## USING THE INFORMATION
**1.** From the text on statistical fallacy, print the passage starting at "The naive answer is" and ending at "better than placebo.".
**2.** In the text on statistical fallacy, what percentage of patients does the treatment for disease X kill?

## DOCUMENT EXCERPT
Dew's "Program Survival Bias" is a variant of a common statistical fallacy (One I am sure has a name but I don't know it offhand). The most common example I've seen for it is one having to do with diagnostic testing. Background:
a) Disease X has a 100% mortality rate - it has symptoms, but ones that can be confused with severe flu.
b) there is a diagnostic for disease X. It has a 0.1 pct false negative rate and 0.2 pct false positive rate.
c) there is a treatment for disease x and it works 100% of the time to prevent death by disease x, but kills 10% of patients.
Questions - If you give the test to a person, what is the chance that the person really has the disease?
The naive answer is 99.8% - since the false positive rate is only 0.2%. This is the same as the naive answer that a trial with a p value of 0.02 has only a 2% chance that it is really no better than placebo.
The real answer is that you need to know the percent of the population that goes into the test as a true negative vs true positive. For instance, if you assume that only one person per 20,000 with the symptoms for Disease X or Severe Flu actually has the disease then you will get 0.1 pct * 20,000 people who test positive (=20) for every 1 person who is tested positive that really has the disease. So the chance that a person who tests positive for the disease really has the disease is approximately 5%. And you should never give the test under the conditions given above because you will kill more people than you save.
Similarly if there are 10 worthless drugs that enter a phase ii for every one that is actually worthwhile then a p of 0.04 implies not a 4% chance that the drug is worthless, but actually much higher (I haven't specified the chance of a false negative, so I can't calculate an exact number).

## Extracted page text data
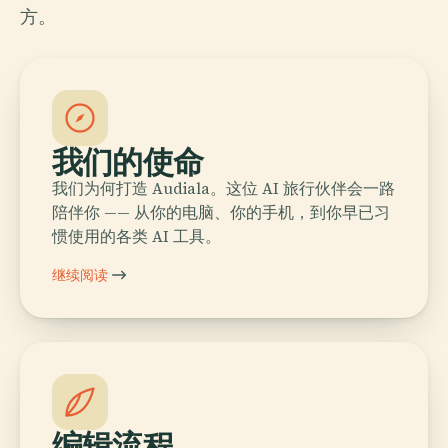
方。
我们的使命
我们为何打造 Audiala。这位 AI 旅行伙伴会一路
陪伴你 —— 从你的电脑、你的手机，到你早已习
惯使用的各类 AI 工具。
继续阅读
编辑流程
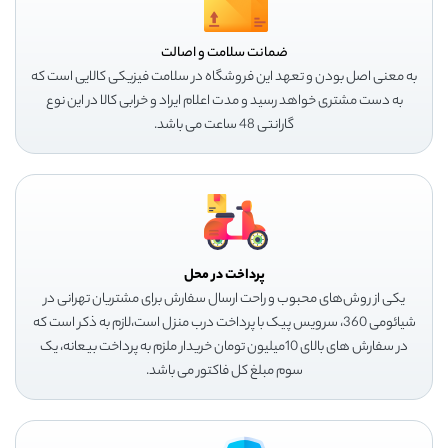
ضمانت سلامت و اصالت
به معنی اصل بودن و تعهد این فروشگاه در سلامت فیزیکی کالایی است که
به دست مشتری خواهد رسید و مدت اعلام ایراد و خرابی کالا در این نوع
گارانتی 48 ساعت می باشد.
پرداخت در محل
یکی از روش‌های محبوب و راحت ارسال سفارش برای مشتریان تهرانی در
شیائومی 360، سرویس پیک با پرداخت درب منزل است،لازم به ذکر است که
در سفارش های بالای 10میلیون تومان خریدار ملزم به پرداخت بیعانه، یک
سوم مبلغ کل فاکتور می باشد.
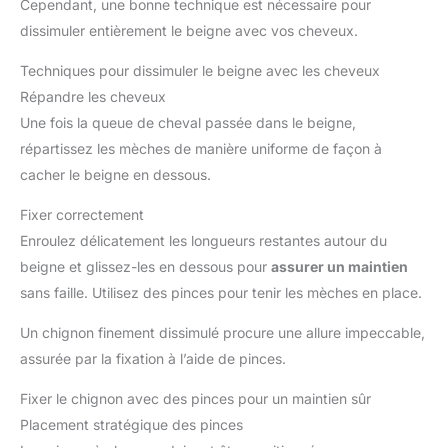
Cependant, une bonne technique est nécessaire pour
dissimuler entièrement le beigne avec vos cheveux.
Techniques pour dissimuler le beigne avec les cheveux
Répandre les cheveux
Une fois la queue de cheval passée dans le beigne,
répartissez les mèches de manière uniforme de façon à
cacher le beigne en dessous.
Fixer correctement
Enroulez délicatement les longueurs restantes autour du
beigne et glissez-les en dessous pour
assurer un maintien
sans faille. Utilisez des pinces pour tenir les mèches en place.
Un chignon finement dissimulé procure une allure impeccable,
assurée par la fixation à l’aide de pinces.
Fixer le chignon avec des pinces pour un maintien sûr
Placement stratégique des pinces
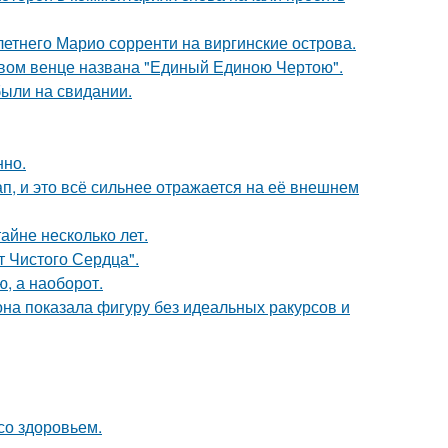
-летнего Марио сорренти на виргинские острова.
овом венце названа "Единый Единою Чертою".
были на свидании.
нно.
, и это всё сильнее отражается на её внешнем
айне несколько лет.
т Чистого Сердца".
ю, а наоборот.
е она показала фигуру без идеальных ракурсов и
со здоровьем.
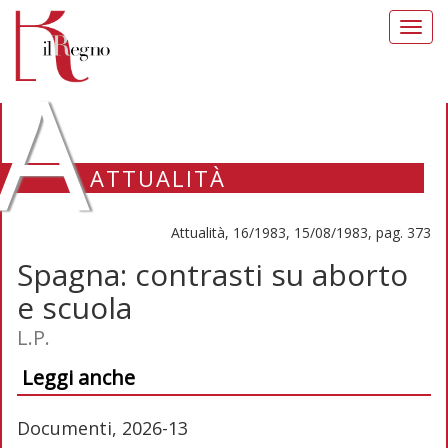
Toggl
navig
A
ATTUALITÀ
Attualità, 16/1983, 15/08/1983, pag. 373
Spagna: contrasti su aborto
e scuola
L.P.
Leggi anche
Documenti, 2026-13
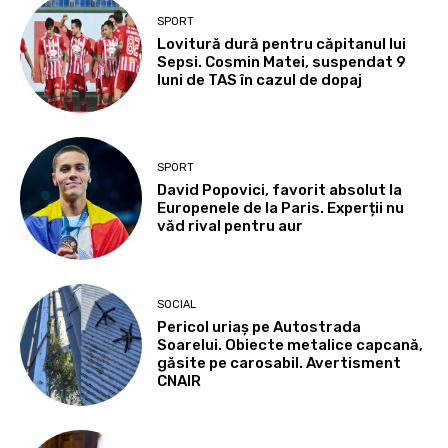
SPORT
Lovitură dură pentru căpitanul lui
Sepsi. Cosmin Matei, suspendat 9
luni de TAS în cazul de dopaj
SPORT
David Popovici, favorit absolut la
Europenele de la Paris. Experții nu
văd rival pentru aur
SOCIAL
Pericol uriaș pe Autostrada
Soarelui. Obiecte metalice capcană,
găsite pe carosabil. Avertisment
CNAIR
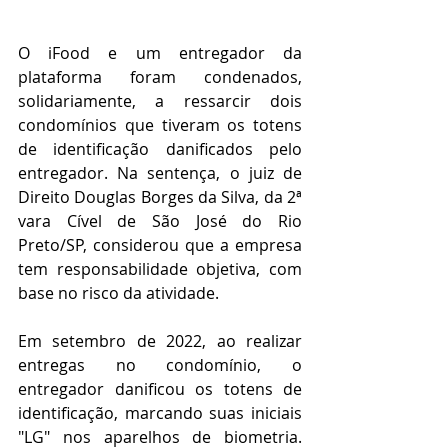
O iFood e um entregador da 
plataforma foram condenados, 
solidariamente, a ressarcir dois 
condomínios que tiveram os totens 
de identificação danificados pelo 
entregador. Na sentença, o juiz de 
Direito Douglas Borges da Silva, da 2ª 
vara Cível de São José do Rio 
Preto/SP, considerou que a empresa 
tem responsabilidade objetiva, com 
base no risco da atividade.
Em setembro de 2022, ao realizar 
entregas no condomínio, o 
entregador danificou os totens de 
identificação, marcando suas iniciais 
"LG" nos aparelhos de biometria. 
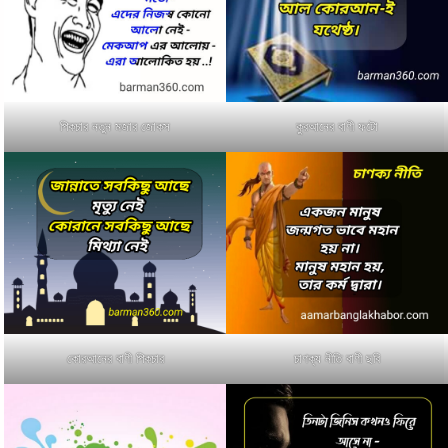
পিকচার নতুন মজার জোকস
কুরআনের বাণী ফটো
কোরআনের বাণী পিকচার
চাণক্য নীতি বাণী ছবি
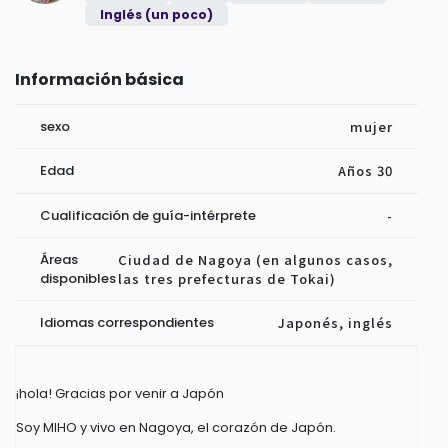
Inglés (un poco)
Información básica
sexo
mujer
Edad
Años 30
Cualificación de guía-intérprete
-
Áreas
Ciudad de Nagoya (en algunos casos,
disponibles
las tres prefecturas de Tokai)
Idiomas correspondientes
Japonés, inglés
¡hola! Gracias por venir a Japón
Soy MIHO y vivo en Nagoya, el corazón de Japón.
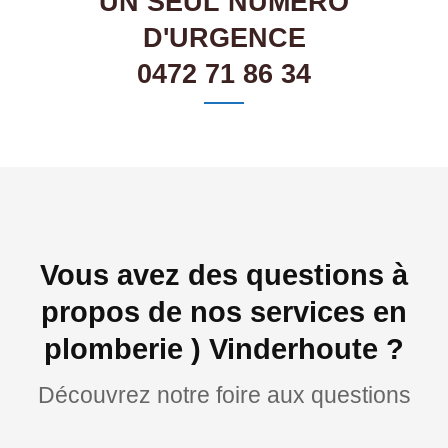
UN SEUL NUMÉRO
D'URGENCE
0472 71 86 34
Vous avez des questions à
propos de nos services en
plomberie ) Vinderhoute ?
Découvrez notre foire aux questions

## RESULTS FOR THE EXERCISE
**1.**
The naive answer is 99.8% - since the false positive rate is only 0.2%. This is the same as the naive answer that a trial with a p value of 0.02 has only a 2% chance that it is really no better than placebo.

**2.** 10%